Reading passage
YOU can't beat a bit of Charles Dickens at Christmas.

You can, however, spoof him something rotten, which is what The Bleak Old Shop of Stuff tried to do.

I say "tried to", because while this hour-long romp, spun off from a popular BBC Radio 4 series called Bleak Expectations, pulled out all the stops in terms of parodying Dickens's elaborate character-names, florid dialogue and melodramatic coincidences, it never raised more than a smile.

Robert Webb starred as Jedrington Secret-Past, a cheery, benevolent chap who, on Christmas Eve, finds his family and even his shop dragged off to debtors' prison for failing to pay a debt owed by the grandfather he never knew he had.

The man responsible for the dastardly deed is a lawyer called Malifax Skulkingworm (Stephen Fry), who pretends to be a kindly gentleman reluctantly acting on behalf of a flint-hearted client, but is in fact himself the villain of the piece.

Can Jedrington unravel the truth and rescue his family from jail before London's three "alliterative clocks", Big Ben, Massive Maurice and Tiny Terry, strike 12, or will he lose them forever?

Webb and Fry were backed up by a stellar cast of top bananas, including The IT Crowd's Katherine Parkinson as Jedrington's treacle-addicted wife, Conceptiva; Johnny Vegas as an overage street urchin who never passed the exam to become a vagabond; Pauline McLynn as a toothless old hag, and Webb's comedy partner David Mitchell as an indomitably happy chap called Jollyforth Jollington.

Source data

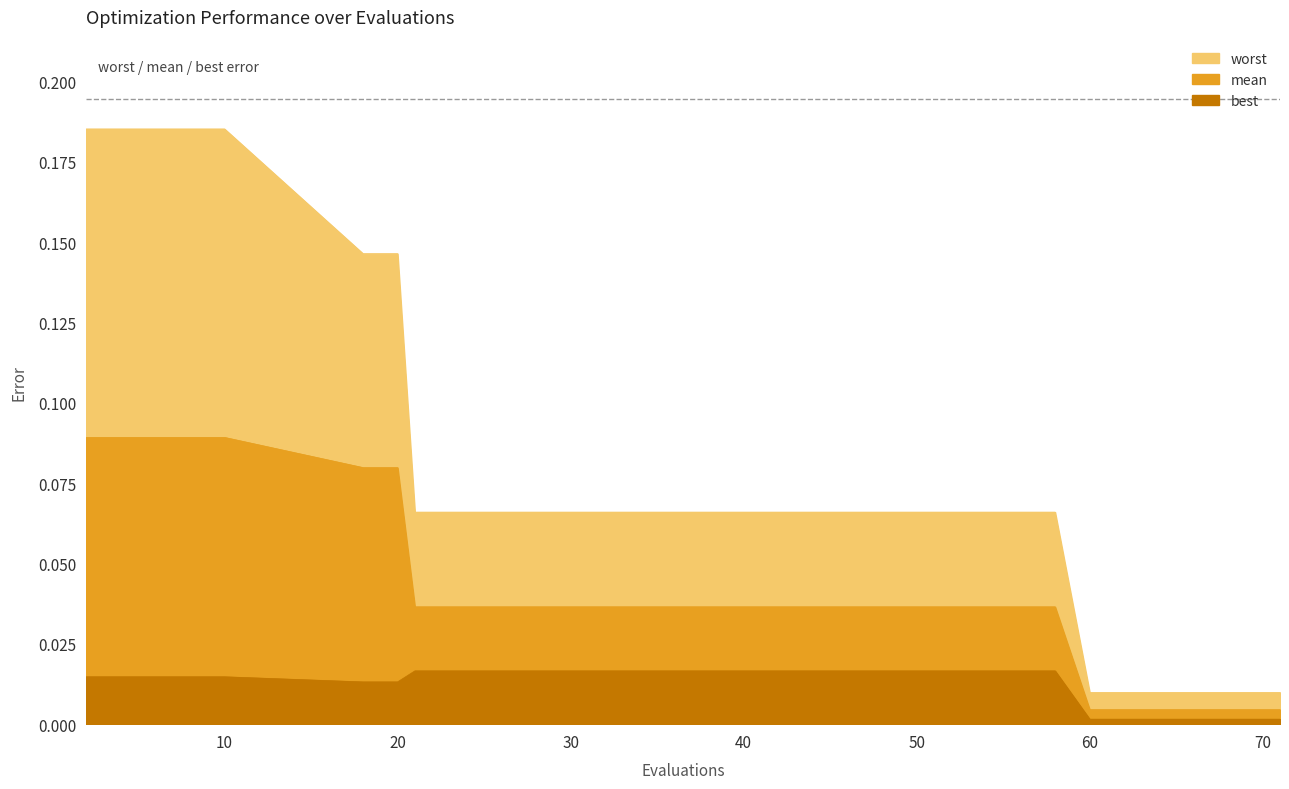

Which category has the lowest value in the best series?

60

Work task
Explain in one to three sentences why the writer of the review of The Bleak Old Shop of Stuff says the show only "tried to" spoof Dickens. Work from the review alone, not from the material.

Response below
The show went all out parodying Dickens's elaborate character names, florid dialogue and melodramatic coincidences, yet it never raised more than a smile. That is why the writer says it only "tried to" spoof him.